WORK TO COMPLETE: Turn the lines below into a JSON list of strings, one string per line, leaving out any blank lines.

--- start GIVEN DATA ---

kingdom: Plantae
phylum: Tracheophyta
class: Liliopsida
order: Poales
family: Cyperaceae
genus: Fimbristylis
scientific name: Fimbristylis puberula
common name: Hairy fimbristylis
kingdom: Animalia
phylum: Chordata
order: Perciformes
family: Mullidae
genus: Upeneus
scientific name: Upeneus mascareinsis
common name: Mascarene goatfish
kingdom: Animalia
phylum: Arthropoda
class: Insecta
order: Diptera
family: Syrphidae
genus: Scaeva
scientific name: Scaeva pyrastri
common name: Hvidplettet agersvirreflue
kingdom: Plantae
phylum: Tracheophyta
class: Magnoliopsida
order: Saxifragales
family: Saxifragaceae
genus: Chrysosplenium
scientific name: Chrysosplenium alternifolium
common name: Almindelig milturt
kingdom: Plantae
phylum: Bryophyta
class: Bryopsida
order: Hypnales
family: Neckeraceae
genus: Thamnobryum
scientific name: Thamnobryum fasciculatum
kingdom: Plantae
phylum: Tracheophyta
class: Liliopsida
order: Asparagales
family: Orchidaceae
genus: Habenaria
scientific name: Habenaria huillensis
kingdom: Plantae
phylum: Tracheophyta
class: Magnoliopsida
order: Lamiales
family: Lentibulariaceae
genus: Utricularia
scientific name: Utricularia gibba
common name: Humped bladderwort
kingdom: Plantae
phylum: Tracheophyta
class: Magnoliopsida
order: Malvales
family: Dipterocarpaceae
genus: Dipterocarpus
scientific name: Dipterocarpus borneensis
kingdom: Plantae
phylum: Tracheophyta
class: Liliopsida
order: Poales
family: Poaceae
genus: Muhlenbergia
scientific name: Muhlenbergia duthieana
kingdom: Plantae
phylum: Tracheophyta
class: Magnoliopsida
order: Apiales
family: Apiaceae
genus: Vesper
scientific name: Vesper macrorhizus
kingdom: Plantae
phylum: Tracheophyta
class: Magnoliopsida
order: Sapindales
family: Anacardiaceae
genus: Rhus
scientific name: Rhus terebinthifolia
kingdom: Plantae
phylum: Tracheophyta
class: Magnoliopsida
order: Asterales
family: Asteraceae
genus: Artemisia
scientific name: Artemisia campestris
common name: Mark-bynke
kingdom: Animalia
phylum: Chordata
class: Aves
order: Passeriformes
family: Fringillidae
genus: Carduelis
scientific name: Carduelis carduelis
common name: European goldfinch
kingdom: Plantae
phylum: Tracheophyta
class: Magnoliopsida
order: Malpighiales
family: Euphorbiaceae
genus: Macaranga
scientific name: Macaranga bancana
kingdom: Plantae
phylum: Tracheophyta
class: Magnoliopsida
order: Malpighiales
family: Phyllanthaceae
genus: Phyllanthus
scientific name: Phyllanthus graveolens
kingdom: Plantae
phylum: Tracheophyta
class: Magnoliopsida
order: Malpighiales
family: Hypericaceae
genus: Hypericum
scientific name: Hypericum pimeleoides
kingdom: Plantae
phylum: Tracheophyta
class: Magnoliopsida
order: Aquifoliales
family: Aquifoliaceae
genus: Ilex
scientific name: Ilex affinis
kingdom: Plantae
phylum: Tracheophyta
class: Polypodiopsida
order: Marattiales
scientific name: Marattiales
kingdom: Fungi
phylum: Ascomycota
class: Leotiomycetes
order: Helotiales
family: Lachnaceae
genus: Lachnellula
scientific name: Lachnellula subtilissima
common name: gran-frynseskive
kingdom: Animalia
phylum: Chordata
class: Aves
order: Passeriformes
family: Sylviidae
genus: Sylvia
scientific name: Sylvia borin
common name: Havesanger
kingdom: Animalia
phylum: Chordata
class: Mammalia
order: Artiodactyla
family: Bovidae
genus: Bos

--- end GIVEN DATA ---

FULL SOLUTION:
[
  "kingdom: Plantae",
  "phylum: Tracheophyta",
  "class: Liliopsida",
  "order: Poales",
  "family: Cyperaceae",
  "genus: Fimbristylis",
  "scientific name: Fimbristylis puberula",
  "common name: Hairy fimbristylis",
  "kingdom: Animalia",
  "phylum: Chordata",
  "order: Perciformes",
  "family: Mullidae",
  "genus: Upeneus",
  "scientific name: Upeneus mascareinsis",
  "common name: Mascarene goatfish",
  "kingdom: Animalia",
  "phylum: Arthropoda",
  "class: Insecta",
  "order: Diptera",
  "family: Syrphidae",
  "genus: Scaeva",
  "scientific name: Scaeva pyrastri",
  "common name: Hvidplettet agersvirreflue",
  "kingdom: Plantae",
  "phylum: Tracheophyta",
  "class: Magnoliopsida",
  "order: Saxifragales",
  "family: Saxifragaceae",
  "genus: Chrysosplenium",
  "scientific name: Chrysosplenium alternifolium",
  "common name: Almindelig milturt",
  "kingdom: Plantae",
  "phylum: Bryophyta",
  "class: Bryopsida",
  "order: Hypnales",
  "family: Neckeraceae",
  "genus: Thamnobryum",
  "scientific name: Thamnobryum fasciculatum",
  "kingdom: Plantae",
  "phylum: Tracheophyta",
  "class: Liliopsida",
  "order: Asparagales",
  "family: Orchidaceae",
  "genus: Habenaria",
  "scientific name: Habenaria huillensis",
  "kingdom: Plantae",
  "phylum: Tracheophyta",
  "class: Magnoliopsida",
  "order: Lamiales",
  "family: Lentibulariaceae",
  "genus: Utricularia",
  "scientific name: Utricularia gibba",
  "common name: Humped bladderwort",
  "kingdom: Plantae",
  "phylum: Tracheophyta",
  "class: Magnoliopsida",
  "order: Malvales",
  "family: Dipterocarpaceae",
  "genus: Dipterocarpus",
  "scientific name: Dipterocarpus borneensis",
  "kingdom: Plantae",
  "phylum: Tracheophyta",
  "class: Liliopsida",
  "order: Poales",
  "family: Poaceae",
  "genus: Muhlenbergia",
  "scientific name: Muhlenbergia duthieana",
  "kingdom: Plantae",
  "phylum: Tracheophyta",
  "class: Magnoliopsida",
  "order: Apiales",
  "family: Apiaceae",
  "genus: Vesper",
  "scientific name: Vesper macrorhizus",
  "kingdom: Plantae",
  "phylum: Tracheophyta",
  "class: Magnoliopsida",
  "order: Sapindales",
  "family: Anacardiaceae",
  "genus: Rhus",
  "scientific name: Rhus terebinthifolia",
  "kingdom: Plantae",
  "phylum: Tracheophyta",
  "class: Magnoliopsida",
  "order: Asterales",
  "family: Asteraceae",
  "genus: Artemisia",
  "scientific name: Artemisia campestris",
  "common name: Mark-bynke",
  "kingdom: Animalia",
  "phylum: Chordata",
  "class: Aves",
  "order: Passeriformes",
  "family: Fringillidae",
  "genus: Carduelis",
  "scientific name: Carduelis carduelis",
  "common name: European goldfinch",
  "kingdom: Plantae",
  "phylum: Tracheophyta",
  "class: Magnoliopsida",
  "order: Malpighiales",
  "family: Euphorbiaceae",
  "genus: Macaranga",
  "scientific name: Macaranga bancana",
  "kingdom: Plantae",
  "phylum: Tracheophyta",
  "class: Magnoliopsida",
  "order: Malpighiales",
  "family: Phyllanthaceae",
  "genus: Phyllanthus",
  "scientific name: Phyllanthus graveolens",
  "kingdom: Plantae",
  "phylum: Tracheophyta",
  "class: Magnoliopsida",
  "order: Malpighiales",
  "family: Hypericaceae",
  "genus: Hypericum",
  "scientific name: Hypericum pimeleoides",
  "kingdom: Plantae",
  "phylum: Tracheophyta",
  "class: Magnoliopsida",
  "order: Aquifoliales",
  "family: Aquifoliaceae",
  "genus: Ilex",
  "scientific name: Ilex affinis",
  "kingdom: Plantae",
  "phylum: Tracheophyta",
  "class: Polypodiopsida",
  "order: Marattiales",
  "scientific name: Marattiales",
  "kingdom: Fungi",
  "phylum: Ascomycota",
  "class: Leotiomycetes",
  "order: Helotiales",
  "family: Lachnaceae",
  "genus: Lachnellula",
  "scientific name: Lachnellula subtilissima",
  "common name: gran-frynseskive",
  "kingdom: Animalia",
  "phylum: Chordata",
  "class: Aves",
  "order: Passeriformes",
  "family: Sylviidae",
  "genus: Sylvia",
  "scientific name: Sylvia borin",
  "common name: Havesanger",
  "kingdom: Animalia",
  "phylum: Chordata",
  "class: Mammalia",
  "order: Artiodactyla",
  "family: Bovidae",
  "genus: Bos"
]